[Written exercise]:
Give as a JSON list of strings the lines from the one containing "Author: Phu Quang" through the one containing "Neu khong co [D]nguoi", both included, one string per line, with blank lines left out.

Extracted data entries

◇ ◇ ◇ ◇ ◇

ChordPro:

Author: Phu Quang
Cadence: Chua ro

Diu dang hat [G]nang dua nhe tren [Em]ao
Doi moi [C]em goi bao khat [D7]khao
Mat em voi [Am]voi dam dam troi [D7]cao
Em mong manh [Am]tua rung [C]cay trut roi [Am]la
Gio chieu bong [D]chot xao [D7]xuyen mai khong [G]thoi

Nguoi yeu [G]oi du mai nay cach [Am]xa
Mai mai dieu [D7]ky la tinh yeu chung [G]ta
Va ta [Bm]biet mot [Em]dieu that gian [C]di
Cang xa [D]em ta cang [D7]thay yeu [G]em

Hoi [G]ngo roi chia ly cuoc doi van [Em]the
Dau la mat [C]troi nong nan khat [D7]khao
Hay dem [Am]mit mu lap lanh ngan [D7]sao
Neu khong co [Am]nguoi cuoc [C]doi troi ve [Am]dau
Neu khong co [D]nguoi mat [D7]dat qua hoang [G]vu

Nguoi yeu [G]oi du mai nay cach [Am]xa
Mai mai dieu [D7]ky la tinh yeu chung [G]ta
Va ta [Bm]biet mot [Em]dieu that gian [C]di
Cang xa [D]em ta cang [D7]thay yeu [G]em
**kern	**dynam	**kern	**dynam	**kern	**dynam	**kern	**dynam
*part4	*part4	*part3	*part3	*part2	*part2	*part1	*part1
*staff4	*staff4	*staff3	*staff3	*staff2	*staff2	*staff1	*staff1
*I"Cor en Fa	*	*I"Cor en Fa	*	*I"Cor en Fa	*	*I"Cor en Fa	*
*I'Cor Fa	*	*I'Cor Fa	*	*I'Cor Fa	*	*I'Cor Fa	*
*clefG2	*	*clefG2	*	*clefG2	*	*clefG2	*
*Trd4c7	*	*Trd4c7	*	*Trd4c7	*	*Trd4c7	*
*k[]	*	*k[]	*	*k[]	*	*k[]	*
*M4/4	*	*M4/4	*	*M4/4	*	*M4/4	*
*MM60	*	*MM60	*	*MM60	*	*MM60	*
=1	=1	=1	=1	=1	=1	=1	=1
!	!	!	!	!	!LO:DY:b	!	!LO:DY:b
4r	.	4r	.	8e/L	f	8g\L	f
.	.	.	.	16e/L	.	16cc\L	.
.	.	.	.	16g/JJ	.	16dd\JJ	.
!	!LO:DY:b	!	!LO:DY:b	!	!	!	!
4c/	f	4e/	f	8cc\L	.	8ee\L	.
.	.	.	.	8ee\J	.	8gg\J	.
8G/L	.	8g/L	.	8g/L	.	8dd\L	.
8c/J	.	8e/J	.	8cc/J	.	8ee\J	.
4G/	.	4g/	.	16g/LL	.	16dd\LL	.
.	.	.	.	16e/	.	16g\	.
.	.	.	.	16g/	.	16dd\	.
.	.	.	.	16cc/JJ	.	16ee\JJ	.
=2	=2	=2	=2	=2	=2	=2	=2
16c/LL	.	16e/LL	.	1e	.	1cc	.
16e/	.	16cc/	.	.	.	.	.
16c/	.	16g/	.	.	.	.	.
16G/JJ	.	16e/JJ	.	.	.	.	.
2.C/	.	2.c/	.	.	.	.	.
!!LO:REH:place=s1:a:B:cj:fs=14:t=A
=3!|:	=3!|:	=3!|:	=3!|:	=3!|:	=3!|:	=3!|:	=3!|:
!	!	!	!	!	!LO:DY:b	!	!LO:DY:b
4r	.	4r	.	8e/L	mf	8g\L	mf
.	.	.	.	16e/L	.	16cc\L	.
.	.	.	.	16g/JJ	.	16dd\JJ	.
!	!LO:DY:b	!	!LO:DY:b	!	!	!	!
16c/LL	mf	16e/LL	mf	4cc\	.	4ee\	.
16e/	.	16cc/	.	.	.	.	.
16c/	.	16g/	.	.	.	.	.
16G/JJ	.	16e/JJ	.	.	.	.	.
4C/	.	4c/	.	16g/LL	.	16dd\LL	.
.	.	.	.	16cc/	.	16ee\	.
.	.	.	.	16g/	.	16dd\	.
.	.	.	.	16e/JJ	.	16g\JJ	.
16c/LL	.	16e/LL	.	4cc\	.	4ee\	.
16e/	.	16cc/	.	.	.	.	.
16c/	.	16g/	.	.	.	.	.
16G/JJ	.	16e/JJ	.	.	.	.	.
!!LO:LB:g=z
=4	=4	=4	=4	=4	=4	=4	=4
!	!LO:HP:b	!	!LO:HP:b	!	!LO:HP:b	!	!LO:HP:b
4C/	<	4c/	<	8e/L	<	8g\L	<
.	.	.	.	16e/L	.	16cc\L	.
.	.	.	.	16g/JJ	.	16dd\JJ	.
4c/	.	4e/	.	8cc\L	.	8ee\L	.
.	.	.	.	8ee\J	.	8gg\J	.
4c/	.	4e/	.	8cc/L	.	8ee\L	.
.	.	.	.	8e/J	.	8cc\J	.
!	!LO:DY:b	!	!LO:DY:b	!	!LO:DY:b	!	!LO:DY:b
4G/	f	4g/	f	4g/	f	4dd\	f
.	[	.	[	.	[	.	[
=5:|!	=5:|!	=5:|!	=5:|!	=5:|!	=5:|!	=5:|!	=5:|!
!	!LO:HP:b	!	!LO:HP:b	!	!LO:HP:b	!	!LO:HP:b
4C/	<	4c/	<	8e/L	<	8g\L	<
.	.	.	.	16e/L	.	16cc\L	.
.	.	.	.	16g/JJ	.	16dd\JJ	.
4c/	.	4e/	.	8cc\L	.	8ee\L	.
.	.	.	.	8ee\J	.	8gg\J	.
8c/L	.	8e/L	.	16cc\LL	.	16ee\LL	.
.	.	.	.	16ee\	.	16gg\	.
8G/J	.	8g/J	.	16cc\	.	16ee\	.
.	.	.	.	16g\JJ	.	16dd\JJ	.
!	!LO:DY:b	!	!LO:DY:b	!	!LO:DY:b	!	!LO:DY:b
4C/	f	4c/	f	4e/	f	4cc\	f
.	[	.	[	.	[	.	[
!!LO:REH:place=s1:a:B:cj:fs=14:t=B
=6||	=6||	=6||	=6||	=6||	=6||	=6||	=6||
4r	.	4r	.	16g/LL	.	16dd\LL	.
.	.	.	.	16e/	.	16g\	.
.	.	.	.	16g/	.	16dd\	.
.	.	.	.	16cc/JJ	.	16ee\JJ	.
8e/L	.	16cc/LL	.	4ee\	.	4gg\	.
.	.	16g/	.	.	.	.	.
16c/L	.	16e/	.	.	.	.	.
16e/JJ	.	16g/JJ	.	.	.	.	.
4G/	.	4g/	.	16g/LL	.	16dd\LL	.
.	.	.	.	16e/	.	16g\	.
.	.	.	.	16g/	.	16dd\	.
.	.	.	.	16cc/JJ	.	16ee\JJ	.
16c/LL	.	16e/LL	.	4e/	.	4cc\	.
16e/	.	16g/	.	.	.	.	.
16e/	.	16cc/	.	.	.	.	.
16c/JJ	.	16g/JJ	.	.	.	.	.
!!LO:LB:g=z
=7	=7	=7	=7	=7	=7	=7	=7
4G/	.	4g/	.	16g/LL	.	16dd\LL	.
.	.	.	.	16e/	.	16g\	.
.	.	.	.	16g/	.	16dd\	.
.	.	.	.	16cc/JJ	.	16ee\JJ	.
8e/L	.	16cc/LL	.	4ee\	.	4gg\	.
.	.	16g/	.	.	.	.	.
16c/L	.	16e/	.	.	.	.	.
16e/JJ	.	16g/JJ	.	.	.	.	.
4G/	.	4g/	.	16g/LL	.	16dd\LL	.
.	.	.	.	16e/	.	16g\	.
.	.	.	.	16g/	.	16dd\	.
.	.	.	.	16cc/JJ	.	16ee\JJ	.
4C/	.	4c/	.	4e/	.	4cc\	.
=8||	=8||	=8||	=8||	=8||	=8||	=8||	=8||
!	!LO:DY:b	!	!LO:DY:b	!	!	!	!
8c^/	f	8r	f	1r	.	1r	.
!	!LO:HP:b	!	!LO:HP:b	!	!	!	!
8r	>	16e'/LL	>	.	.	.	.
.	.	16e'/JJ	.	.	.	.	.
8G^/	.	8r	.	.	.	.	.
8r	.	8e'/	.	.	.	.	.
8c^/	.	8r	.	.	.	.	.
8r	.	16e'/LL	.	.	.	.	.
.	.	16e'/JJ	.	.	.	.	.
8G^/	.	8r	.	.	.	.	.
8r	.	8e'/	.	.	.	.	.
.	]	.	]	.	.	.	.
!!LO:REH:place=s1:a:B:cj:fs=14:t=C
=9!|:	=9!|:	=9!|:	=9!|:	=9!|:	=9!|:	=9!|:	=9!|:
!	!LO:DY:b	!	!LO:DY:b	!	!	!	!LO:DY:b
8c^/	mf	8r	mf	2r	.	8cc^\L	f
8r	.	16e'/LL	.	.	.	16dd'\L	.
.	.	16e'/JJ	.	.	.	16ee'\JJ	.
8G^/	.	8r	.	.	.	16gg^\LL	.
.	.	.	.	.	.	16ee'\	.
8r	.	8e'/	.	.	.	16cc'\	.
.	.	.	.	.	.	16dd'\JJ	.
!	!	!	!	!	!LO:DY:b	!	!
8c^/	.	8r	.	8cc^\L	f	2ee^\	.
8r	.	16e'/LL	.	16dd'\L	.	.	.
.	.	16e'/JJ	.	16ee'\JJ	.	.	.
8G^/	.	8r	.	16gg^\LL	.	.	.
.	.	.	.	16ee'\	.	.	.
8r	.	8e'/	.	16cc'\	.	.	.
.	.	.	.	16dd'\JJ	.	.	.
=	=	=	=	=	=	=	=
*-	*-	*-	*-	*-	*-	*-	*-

◇ ◇ ◇ ◇ ◇

[Solution]:
[
  "Author: Phu Quang",
  "Cadence: Chua ro",
  "Diu dang hat [G]nang dua nhe tren [Em]ao",
  "Doi moi [C]em goi bao khat [D7]khao",
  "Mat em voi [Am]voi dam dam troi [D7]cao",
  "Em mong manh [Am]tua rung [C]cay trut roi [Am]la",
  "Gio chieu bong [D]chot xao [D7]xuyen mai khong [G]thoi",
  "Nguoi yeu [G]oi du mai nay cach [Am]xa",
  "Mai mai dieu [D7]ky la tinh yeu chung [G]ta",
  "Va ta [Bm]biet mot [Em]dieu that gian [C]di",
  "Cang xa [D]em ta cang [D7]thay yeu [G]em",
  "Hoi [G]ngo roi chia ly cuoc doi van [Em]the",
  "Dau la mat [C]troi nong nan khat [D7]khao",
  "Hay dem [Am]mit mu lap lanh ngan [D7]sao",
  "Neu khong co [Am]nguoi cuoc [C]doi troi ve [Am]dau",
  "Neu khong co [D]nguoi mat [D7]dat qua hoang [G]vu"
]